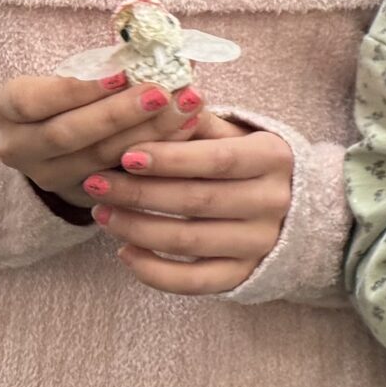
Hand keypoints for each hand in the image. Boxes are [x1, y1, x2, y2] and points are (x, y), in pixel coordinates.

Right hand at [0, 72, 205, 205]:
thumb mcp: (74, 75)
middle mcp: (18, 148)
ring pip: (97, 160)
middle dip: (119, 113)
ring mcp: (47, 178)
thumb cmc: (74, 93)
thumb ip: (107, 67)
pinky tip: (187, 132)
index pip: (35, 101)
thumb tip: (159, 49)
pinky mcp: (80, 197)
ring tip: (186, 108)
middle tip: (163, 93)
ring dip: (147, 133)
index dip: (78, 89)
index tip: (121, 74)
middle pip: (68, 135)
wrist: (59, 138)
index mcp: (8, 109)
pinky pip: (121, 178)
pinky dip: (157, 153)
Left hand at [84, 113, 295, 295]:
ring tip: (101, 214)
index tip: (125, 156)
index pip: (218, 160)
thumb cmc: (244, 160)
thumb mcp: (230, 132)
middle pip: (198, 201)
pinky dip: (155, 272)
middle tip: (96, 184)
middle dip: (140, 193)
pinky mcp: (244, 273)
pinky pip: (196, 281)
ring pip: (190, 241)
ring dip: (137, 229)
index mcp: (273, 158)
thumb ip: (194, 122)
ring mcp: (260, 242)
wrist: (290, 203)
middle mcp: (273, 202)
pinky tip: (125, 254)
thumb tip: (156, 105)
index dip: (170, 159)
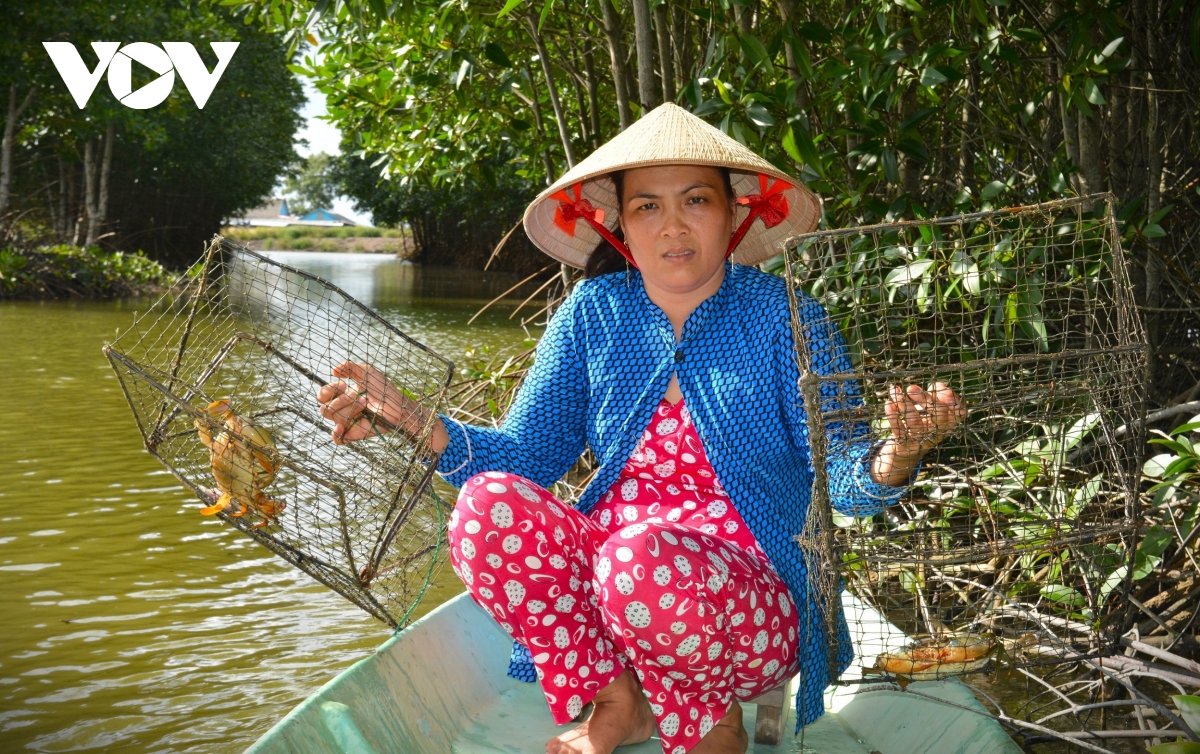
***
#### WORK TO COMPLETE:
Leave out each picture and extract the lines from the one containing "ring tip: (186, 108)" through the end of the records above, inclusive, exactly as they stand.

#### FINISHED EXERCISE:
ring tip: (186, 108)
middle tip: (163, 93)
ring dip: (147, 133)
index dip: (78, 89)
index tip: (121, 74)
middle pip: (68, 135)
wrist: (59, 138)
index mcp: (8, 109)
pinky pip: (121, 178)
pinky dip: (157, 153)
Left hand at [84, 113, 295, 295]:
ring tip: (101, 214)
index tip: (125, 156)
index pip: (218, 160)
thumb cmc: (244, 160)
thumb mcp: (230, 132)
middle pip: (198, 201)
pinky dip: (155, 272)
middle tip: (96, 184)
middle dip: (140, 193)
pinky mcp: (244, 273)
pinky pip: (196, 281)
ring pip: (190, 241)
ring dip: (137, 229)
index mcp: (273, 158)
thumb ip: (194, 122)
ring mcp: (260, 242)
wrist: (290, 203)
middle mcp: (273, 202)
pinky tip: (125, 254)
thumb tip: (156, 105)
index dip: (170, 159)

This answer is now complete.